Günümüz modern dünyasında hala geçerli olan eski Yunan ve Roma dünyası; siyaset, hukuk, askerlik, mimarlık, sanat, düşünce ve tarih yazıcılığı alanlarında günümüz Batı uygarlığı üzerinde çok önemli etkiler bırakmıştır. Eski Yunanlıların nasıl yaşadığı hakkındaki bilgilerin çoğu vazoların üstüne çizilmiş resimlerden gelmektedir. Bu resimler sadece mitolojik savaşları ve hikâyeleri göstermekle kalmaz, aynı zamanda avcılık, çiftçilik ve balıkçılık gibi konularda da bilgi verir.
Yunanlılar bu dönem siyasal birliği olan krallıklardan yoksundular. Yunanlılar Yunan yarımadasında ve yeni kolonileri olan Anadolu kıyıları, Kıbrıs Adası ve Sicilya’da şehir-devletleri kurdular. Bu devletleri başında çoğunlukla soylu ailelerin birisinden gelerek yönetimi ele geçiren tiranlar (krallar) bulunmaktadır.
Antik Çağ Yunanlıları güne kahvaltıyla başlayıp genel olarak kahvaltıda incir, üzüm gibi meyvelerle beslenmişlerdir. Ana öğün, ikindi vakti sayılırken bu bir çeşit ikinci kahvaltı yerine geçmiştir. Esas yemekte et, balık ve kabuklu deniz ürünleri ile lahana, fasulye, mercimek gibi sebze yemeklerini tercih etmişlerdir. Kahvaltıdan sonra alt tabaka insanları günlük işleriyle uğraşırken, diğerleri Agora (şehirle ilgili politik, dini, ticari her türlü faaliyetin gerçekleştiği alan) ve Gymnasium’a (beden eğitimi ve spor yapılan aynı zamanda da sosyalleşme ve entelektüel uğraşlar için kullanılan yerler) gitmişlerdir.
Yunan evleri, aile kölelerinin açık ateşte yemek pişirdikleri, serin ve havadar bir avlunun etrafında inşa edilmişti.
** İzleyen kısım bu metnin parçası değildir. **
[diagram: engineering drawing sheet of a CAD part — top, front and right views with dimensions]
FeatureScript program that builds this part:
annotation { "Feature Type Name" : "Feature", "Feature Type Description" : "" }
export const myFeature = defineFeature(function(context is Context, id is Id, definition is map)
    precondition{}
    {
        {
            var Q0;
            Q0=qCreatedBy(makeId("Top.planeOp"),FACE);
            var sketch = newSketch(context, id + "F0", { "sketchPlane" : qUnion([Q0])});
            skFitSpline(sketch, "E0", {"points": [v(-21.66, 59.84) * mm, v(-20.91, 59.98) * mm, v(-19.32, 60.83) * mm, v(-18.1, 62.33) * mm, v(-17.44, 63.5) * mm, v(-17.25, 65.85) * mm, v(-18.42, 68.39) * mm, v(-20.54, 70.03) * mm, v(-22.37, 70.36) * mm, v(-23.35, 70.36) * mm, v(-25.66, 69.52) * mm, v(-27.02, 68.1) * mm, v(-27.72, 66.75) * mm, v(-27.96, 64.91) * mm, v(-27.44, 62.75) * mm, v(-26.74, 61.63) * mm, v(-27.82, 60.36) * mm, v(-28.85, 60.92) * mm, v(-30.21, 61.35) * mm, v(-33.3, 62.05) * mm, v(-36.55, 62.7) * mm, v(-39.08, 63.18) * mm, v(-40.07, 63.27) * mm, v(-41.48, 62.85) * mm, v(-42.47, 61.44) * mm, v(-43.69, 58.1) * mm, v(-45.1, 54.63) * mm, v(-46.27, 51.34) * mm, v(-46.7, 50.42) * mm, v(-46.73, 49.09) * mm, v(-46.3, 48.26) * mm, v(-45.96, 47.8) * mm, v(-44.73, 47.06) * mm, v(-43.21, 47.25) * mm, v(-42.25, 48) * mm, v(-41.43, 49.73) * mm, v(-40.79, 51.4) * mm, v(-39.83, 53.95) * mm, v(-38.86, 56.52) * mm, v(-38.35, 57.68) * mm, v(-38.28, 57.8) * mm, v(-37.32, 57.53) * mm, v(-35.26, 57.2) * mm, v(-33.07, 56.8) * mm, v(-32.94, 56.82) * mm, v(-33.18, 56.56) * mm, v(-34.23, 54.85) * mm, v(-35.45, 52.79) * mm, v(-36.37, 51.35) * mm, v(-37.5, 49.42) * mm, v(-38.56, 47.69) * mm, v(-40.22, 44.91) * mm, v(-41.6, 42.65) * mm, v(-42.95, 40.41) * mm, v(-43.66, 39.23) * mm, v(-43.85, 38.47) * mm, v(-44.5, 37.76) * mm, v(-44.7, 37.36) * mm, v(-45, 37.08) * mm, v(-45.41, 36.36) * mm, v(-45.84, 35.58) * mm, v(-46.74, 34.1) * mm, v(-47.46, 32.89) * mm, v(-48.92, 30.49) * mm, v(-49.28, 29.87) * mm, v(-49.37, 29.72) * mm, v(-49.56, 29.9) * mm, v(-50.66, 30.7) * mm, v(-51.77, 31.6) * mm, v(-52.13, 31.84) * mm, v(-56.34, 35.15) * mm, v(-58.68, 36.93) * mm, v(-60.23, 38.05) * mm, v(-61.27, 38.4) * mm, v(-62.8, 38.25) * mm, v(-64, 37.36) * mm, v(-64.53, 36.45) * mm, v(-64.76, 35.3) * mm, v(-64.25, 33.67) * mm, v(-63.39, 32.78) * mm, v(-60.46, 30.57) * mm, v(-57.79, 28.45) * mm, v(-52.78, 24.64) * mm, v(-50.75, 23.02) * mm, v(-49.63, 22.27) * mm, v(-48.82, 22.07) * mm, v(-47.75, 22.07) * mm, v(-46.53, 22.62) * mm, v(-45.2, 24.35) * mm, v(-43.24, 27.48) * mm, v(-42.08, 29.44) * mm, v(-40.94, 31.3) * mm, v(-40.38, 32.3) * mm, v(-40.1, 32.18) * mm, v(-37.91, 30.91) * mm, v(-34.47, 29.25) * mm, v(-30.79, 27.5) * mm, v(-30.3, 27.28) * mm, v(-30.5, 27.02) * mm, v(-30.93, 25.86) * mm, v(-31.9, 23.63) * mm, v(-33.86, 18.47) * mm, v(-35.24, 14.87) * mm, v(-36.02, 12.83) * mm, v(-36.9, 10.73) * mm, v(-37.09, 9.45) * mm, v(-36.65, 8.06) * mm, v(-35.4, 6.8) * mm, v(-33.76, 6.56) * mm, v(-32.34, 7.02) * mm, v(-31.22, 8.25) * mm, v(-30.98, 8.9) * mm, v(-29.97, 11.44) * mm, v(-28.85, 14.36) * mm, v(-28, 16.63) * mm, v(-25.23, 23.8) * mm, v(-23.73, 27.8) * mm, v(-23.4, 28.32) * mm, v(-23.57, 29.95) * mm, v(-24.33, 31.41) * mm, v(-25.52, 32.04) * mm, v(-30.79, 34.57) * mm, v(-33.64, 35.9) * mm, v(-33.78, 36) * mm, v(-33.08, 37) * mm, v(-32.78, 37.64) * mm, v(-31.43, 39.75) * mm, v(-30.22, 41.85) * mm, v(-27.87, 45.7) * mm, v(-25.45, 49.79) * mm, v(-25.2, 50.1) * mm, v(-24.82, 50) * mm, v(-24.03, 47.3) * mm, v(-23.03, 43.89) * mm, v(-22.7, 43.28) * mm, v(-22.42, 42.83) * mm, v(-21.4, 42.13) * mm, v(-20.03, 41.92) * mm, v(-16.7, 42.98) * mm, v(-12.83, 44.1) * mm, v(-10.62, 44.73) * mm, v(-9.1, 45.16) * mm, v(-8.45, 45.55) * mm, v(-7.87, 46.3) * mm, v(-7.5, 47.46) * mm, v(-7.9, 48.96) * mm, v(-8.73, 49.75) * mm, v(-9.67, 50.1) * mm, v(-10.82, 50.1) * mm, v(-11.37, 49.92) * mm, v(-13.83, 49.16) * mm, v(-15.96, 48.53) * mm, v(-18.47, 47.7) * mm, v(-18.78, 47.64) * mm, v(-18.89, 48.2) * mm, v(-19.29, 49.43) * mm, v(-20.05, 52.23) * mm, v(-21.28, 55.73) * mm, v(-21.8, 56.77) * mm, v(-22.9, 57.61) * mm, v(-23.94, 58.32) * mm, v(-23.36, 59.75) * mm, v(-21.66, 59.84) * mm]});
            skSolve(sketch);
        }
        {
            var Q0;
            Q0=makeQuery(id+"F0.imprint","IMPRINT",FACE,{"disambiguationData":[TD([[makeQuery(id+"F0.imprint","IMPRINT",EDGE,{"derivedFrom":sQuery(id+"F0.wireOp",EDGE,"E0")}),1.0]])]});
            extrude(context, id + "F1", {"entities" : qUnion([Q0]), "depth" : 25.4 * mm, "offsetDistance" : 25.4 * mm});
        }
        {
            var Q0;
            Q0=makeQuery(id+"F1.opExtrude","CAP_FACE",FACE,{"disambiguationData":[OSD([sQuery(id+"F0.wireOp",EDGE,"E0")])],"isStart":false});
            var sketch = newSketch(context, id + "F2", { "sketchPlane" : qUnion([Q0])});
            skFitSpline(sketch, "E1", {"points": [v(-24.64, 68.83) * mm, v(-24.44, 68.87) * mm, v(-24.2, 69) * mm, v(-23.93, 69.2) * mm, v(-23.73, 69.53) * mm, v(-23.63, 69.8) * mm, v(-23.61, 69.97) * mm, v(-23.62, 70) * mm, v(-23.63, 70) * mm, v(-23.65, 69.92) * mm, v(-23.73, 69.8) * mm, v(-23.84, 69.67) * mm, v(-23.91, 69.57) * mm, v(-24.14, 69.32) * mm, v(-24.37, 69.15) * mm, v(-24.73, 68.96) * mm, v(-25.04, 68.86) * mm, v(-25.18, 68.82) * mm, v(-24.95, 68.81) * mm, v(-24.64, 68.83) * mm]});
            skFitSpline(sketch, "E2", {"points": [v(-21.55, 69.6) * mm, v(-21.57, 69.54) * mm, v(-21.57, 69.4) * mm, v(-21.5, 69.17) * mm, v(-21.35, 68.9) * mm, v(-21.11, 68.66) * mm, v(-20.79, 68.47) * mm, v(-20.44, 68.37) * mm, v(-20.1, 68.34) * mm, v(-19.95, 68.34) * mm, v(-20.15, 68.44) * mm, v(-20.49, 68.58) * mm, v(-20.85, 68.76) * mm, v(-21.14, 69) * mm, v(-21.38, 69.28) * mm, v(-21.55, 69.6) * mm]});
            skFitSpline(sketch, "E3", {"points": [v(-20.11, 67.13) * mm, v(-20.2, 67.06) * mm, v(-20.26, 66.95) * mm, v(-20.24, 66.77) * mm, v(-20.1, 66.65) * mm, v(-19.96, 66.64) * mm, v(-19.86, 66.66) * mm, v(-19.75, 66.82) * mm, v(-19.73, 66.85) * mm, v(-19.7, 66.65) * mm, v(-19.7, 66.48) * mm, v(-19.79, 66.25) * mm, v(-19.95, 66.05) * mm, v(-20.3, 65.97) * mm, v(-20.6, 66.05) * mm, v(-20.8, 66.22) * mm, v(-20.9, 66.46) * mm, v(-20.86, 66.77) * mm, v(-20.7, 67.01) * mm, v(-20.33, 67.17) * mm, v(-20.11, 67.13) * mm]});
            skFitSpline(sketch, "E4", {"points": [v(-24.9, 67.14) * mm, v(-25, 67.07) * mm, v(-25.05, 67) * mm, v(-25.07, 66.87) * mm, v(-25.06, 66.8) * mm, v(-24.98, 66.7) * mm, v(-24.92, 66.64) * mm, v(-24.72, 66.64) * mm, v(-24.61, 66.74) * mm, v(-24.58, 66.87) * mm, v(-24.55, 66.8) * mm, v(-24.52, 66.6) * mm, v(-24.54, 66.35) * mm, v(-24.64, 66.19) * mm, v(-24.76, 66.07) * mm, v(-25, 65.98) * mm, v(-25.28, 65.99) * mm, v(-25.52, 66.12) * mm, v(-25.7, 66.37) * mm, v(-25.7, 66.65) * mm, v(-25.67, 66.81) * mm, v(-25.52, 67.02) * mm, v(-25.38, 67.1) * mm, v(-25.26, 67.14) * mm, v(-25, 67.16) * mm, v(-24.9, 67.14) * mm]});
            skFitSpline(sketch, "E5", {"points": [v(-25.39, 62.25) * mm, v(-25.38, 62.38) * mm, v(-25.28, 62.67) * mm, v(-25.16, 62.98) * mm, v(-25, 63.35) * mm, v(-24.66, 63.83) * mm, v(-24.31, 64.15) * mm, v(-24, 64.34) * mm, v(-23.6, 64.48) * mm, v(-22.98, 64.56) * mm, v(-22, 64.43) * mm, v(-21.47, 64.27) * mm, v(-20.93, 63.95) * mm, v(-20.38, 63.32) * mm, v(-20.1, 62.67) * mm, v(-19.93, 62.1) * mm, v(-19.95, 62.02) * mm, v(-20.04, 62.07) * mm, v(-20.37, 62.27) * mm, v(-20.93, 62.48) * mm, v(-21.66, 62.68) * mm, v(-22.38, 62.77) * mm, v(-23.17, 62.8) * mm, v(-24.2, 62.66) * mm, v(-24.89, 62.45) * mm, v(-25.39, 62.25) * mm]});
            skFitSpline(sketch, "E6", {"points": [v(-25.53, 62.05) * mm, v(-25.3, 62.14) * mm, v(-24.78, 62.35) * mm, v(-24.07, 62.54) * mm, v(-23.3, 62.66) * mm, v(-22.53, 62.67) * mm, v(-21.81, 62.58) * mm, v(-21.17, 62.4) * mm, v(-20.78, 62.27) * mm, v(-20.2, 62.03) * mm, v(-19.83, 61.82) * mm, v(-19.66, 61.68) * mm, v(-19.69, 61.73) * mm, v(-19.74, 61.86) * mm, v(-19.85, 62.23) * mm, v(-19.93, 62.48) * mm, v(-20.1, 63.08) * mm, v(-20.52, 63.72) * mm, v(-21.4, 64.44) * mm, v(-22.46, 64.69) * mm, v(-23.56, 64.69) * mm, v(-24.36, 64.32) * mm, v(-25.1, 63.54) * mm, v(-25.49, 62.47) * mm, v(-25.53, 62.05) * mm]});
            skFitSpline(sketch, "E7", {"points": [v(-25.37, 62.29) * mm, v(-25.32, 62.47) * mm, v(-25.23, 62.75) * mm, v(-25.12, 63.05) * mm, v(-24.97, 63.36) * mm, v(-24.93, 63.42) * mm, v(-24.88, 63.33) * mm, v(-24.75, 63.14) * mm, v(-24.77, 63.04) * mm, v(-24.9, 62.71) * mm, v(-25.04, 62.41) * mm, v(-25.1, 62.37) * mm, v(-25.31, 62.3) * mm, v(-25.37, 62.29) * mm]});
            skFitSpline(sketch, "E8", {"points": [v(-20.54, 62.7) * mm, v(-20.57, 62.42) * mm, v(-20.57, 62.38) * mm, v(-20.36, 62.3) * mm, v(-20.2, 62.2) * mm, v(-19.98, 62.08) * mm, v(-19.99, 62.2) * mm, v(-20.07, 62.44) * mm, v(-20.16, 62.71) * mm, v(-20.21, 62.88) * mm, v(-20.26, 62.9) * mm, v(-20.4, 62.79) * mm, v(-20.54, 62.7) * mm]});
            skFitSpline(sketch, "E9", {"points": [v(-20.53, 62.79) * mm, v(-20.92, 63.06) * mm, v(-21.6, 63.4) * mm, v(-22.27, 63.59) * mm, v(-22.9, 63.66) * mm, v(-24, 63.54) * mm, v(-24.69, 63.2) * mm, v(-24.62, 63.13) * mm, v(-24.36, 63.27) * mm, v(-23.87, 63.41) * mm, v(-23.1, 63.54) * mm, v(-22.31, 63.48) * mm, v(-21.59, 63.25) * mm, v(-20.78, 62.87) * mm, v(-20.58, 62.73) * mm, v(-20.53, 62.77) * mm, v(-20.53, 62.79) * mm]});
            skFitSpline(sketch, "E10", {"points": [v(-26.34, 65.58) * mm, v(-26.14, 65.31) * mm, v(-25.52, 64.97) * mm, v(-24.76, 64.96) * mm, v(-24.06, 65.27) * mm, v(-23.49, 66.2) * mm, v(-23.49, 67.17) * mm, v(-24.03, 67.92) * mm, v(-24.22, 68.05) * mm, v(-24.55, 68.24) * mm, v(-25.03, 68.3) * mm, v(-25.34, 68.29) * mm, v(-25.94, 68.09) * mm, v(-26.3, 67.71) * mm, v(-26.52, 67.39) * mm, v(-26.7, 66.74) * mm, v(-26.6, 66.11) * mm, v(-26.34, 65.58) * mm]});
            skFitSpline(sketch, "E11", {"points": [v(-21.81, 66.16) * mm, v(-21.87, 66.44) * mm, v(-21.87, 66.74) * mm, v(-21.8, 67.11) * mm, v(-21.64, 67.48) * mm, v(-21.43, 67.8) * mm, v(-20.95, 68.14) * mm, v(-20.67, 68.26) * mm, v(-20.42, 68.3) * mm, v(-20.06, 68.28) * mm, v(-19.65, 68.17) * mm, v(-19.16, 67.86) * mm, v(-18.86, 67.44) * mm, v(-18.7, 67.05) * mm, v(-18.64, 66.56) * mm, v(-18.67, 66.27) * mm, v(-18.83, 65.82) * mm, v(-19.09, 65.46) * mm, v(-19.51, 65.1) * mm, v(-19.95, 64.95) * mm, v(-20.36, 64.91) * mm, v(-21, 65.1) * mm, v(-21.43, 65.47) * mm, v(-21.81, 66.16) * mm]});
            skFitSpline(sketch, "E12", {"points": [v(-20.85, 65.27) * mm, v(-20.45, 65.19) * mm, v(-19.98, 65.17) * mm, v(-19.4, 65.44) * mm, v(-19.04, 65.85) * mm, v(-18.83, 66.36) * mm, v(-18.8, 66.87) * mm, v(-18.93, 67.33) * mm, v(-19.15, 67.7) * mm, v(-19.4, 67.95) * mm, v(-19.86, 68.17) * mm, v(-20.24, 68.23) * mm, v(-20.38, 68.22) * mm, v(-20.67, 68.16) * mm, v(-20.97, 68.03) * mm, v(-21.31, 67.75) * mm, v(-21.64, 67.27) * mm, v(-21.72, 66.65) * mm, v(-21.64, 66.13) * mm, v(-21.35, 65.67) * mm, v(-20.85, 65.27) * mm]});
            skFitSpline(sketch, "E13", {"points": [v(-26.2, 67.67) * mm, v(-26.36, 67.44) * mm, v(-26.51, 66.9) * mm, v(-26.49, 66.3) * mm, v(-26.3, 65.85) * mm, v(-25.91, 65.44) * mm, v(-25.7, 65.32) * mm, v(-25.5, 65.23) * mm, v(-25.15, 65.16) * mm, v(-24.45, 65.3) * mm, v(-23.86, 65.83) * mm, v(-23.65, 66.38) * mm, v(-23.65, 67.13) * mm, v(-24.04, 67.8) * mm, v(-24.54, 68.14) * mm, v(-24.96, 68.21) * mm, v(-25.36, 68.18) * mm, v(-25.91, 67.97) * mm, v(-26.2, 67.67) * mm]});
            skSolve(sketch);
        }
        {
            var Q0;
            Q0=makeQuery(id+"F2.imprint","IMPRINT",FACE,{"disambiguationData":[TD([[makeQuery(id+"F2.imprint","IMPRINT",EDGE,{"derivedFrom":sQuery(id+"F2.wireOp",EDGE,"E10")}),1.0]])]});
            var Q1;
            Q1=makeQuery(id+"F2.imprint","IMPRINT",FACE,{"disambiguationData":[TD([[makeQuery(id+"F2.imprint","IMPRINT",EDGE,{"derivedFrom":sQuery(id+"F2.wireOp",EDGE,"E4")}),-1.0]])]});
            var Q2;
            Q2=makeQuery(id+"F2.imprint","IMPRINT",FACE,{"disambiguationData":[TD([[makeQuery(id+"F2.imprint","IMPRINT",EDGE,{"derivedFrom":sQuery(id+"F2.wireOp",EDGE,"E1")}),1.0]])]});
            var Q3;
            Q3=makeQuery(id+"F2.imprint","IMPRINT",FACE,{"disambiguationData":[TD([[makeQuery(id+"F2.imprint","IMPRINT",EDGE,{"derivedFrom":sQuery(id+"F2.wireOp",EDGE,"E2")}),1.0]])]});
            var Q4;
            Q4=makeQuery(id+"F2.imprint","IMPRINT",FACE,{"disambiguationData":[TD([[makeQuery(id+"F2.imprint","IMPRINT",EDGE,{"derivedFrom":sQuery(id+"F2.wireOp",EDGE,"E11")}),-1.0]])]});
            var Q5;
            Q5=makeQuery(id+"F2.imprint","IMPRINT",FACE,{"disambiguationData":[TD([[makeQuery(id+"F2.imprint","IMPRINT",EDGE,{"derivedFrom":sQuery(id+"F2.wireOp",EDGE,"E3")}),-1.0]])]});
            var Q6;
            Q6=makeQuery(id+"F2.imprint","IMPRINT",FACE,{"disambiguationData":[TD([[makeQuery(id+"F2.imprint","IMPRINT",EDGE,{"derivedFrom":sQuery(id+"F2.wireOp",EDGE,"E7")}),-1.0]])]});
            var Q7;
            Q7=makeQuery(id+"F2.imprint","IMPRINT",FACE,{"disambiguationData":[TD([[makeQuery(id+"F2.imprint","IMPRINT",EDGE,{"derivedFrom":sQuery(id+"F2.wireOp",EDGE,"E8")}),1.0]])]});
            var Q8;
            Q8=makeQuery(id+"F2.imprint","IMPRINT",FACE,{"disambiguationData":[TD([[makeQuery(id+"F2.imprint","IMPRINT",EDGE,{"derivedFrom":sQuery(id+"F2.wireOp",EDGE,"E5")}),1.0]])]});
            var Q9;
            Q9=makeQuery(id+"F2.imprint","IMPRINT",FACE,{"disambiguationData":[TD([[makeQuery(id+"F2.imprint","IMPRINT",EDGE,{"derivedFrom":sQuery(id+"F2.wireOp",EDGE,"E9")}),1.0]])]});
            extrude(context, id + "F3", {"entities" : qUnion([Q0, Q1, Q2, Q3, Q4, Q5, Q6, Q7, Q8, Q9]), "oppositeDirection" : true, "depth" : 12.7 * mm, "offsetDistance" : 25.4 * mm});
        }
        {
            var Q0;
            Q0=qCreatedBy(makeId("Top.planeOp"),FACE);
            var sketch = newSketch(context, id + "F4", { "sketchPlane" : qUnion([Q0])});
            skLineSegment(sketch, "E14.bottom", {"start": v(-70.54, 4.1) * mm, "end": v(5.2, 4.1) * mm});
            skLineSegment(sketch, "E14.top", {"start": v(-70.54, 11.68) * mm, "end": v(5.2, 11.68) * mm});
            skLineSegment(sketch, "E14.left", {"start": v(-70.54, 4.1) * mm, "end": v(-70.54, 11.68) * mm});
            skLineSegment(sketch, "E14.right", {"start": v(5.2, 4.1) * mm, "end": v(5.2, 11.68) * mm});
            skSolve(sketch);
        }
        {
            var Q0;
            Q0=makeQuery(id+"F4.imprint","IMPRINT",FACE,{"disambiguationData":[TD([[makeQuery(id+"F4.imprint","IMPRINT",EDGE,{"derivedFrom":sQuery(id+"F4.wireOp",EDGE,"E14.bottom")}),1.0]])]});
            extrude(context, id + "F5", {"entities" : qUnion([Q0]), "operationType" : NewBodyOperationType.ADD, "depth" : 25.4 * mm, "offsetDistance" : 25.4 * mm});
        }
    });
Burada aynı zamanda ev tanrısı için yapılmış küçük bir kutsal tapınak benzeri küçük, kutsal bir alan bulunurdu. Çoğu evin dış duvarları penceresiz inşa edilmişti. Bu tasarım hem güneş ışınlarından hem de hırsızlardan korunmak içindi. İnsanlar tahta koltuklara uzanıp yemeklerini, elleriyle yiyorlardı.
Köleler yemek servisi yapıyor, bu sırada bir müzisyen flüt ve lir çalıyordu. Erkek ve kadınlar, şinton adı verilen, vücudun tamamını örten ve omuzda bir iğneyle tutturulan elbiseler giyiyorlardı.
Bir çömlek kabının üzerinde, bir Yunan kadınının portresi. Yunanlı kadınlar hayatlarının büyük bir kısmını evlerinde, ev işleriyle uğraşarak geçirdiler.
Erkekler genellikle bir ailenin geçimini sağlayabilecekleri ekonomik dayanağa sahip olduklarında yani yaklaşık 30 yaşlarında evlenirlerdi. Buna karşın kızların evlenme yaşı daha düşüktü ve genellikle 16/18 yaşlarında evlendirilirlerdi. Kızların erken yaşta evlendirilmelerinin nedeni Eski Yunan erkeğinin önem verdiği bekâretin garantisi idi.